### About this task
A single number is wanted: how many lines of the data below include the string "verontreinigen"?

Exercise input: Begin

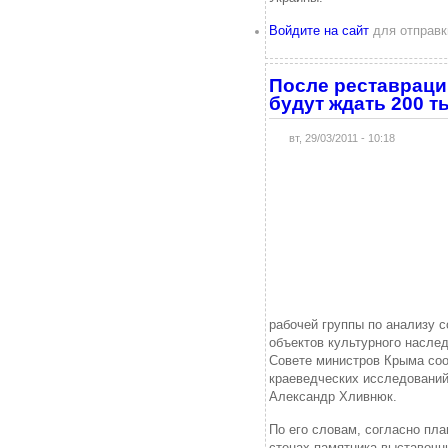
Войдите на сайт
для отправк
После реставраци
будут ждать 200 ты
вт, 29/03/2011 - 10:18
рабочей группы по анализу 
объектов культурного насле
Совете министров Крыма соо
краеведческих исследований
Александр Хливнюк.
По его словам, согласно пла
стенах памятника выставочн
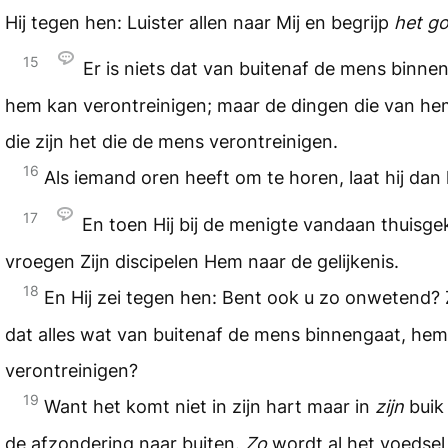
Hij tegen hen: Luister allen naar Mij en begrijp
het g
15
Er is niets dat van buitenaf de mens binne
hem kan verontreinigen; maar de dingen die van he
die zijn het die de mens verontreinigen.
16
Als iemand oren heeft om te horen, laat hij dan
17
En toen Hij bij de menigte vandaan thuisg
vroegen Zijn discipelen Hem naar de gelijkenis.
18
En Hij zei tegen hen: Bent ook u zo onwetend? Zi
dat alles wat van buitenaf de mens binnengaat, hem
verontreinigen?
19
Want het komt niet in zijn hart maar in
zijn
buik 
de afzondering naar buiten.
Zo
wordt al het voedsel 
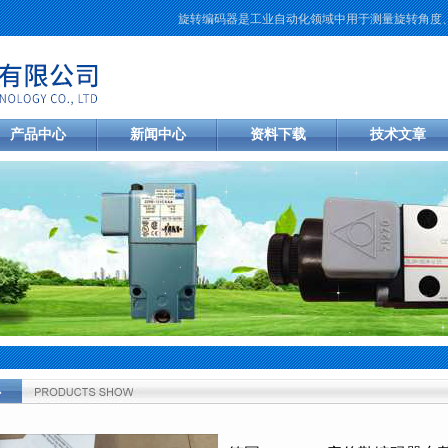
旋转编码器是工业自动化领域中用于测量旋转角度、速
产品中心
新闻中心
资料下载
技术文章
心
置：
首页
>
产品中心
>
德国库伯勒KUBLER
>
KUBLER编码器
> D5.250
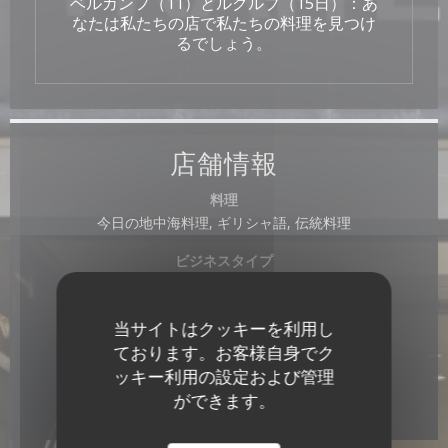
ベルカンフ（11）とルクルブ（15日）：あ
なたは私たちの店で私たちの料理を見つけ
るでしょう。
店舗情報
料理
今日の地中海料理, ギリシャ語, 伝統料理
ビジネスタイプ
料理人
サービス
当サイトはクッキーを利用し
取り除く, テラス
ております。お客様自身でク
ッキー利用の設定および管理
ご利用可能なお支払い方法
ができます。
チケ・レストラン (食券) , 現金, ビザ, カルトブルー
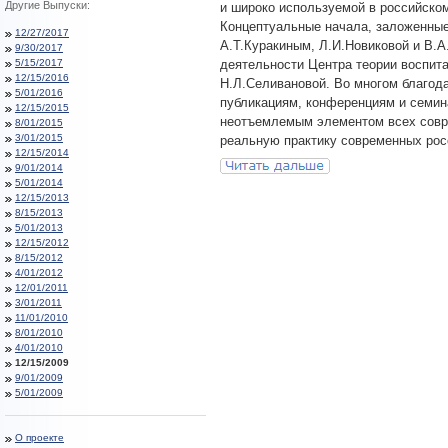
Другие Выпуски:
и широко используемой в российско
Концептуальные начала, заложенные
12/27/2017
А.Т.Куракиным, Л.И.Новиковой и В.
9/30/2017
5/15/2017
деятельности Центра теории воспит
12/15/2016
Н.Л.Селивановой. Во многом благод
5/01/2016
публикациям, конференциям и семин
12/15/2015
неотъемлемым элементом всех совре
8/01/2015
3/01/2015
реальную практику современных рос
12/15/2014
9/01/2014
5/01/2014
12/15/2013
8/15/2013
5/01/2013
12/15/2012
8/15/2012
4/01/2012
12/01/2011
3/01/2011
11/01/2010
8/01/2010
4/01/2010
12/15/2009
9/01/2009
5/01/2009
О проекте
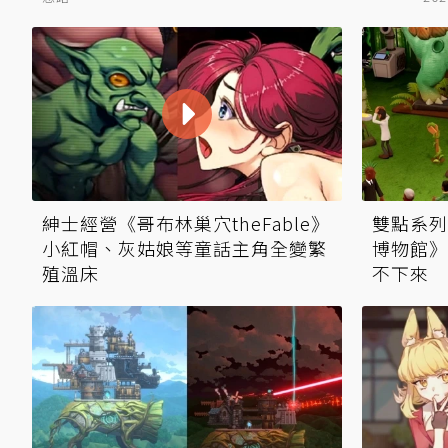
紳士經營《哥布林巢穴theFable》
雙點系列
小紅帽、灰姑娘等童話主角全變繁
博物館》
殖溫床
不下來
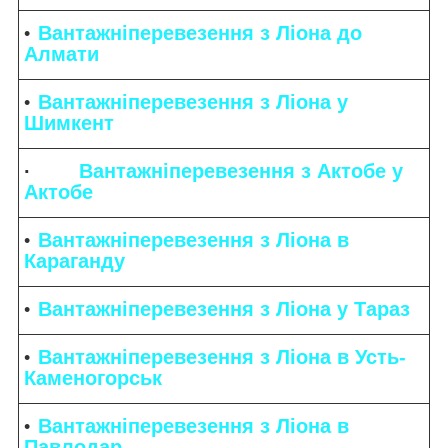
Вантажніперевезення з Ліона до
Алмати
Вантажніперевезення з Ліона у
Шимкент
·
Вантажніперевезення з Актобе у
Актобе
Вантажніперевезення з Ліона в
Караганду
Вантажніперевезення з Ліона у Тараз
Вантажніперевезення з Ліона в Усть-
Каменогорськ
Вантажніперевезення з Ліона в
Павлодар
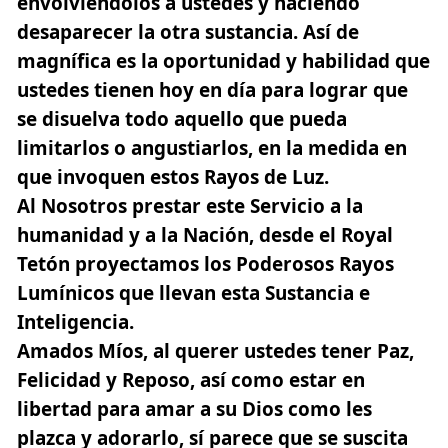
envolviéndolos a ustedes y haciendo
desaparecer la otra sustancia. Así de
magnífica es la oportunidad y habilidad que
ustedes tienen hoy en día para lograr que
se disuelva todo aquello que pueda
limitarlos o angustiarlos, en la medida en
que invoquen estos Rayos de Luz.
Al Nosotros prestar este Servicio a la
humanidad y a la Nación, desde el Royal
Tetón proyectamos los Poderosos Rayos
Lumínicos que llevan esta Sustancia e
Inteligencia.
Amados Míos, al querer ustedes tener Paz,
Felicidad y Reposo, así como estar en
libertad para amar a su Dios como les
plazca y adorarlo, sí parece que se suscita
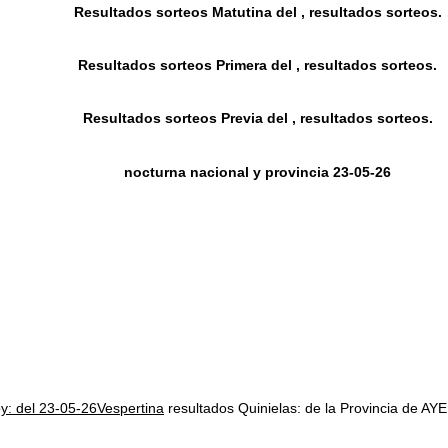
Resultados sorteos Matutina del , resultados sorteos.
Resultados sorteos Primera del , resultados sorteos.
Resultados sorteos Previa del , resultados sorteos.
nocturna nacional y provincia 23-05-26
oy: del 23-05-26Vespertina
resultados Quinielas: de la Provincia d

Exercise input: End

### Result of this task
3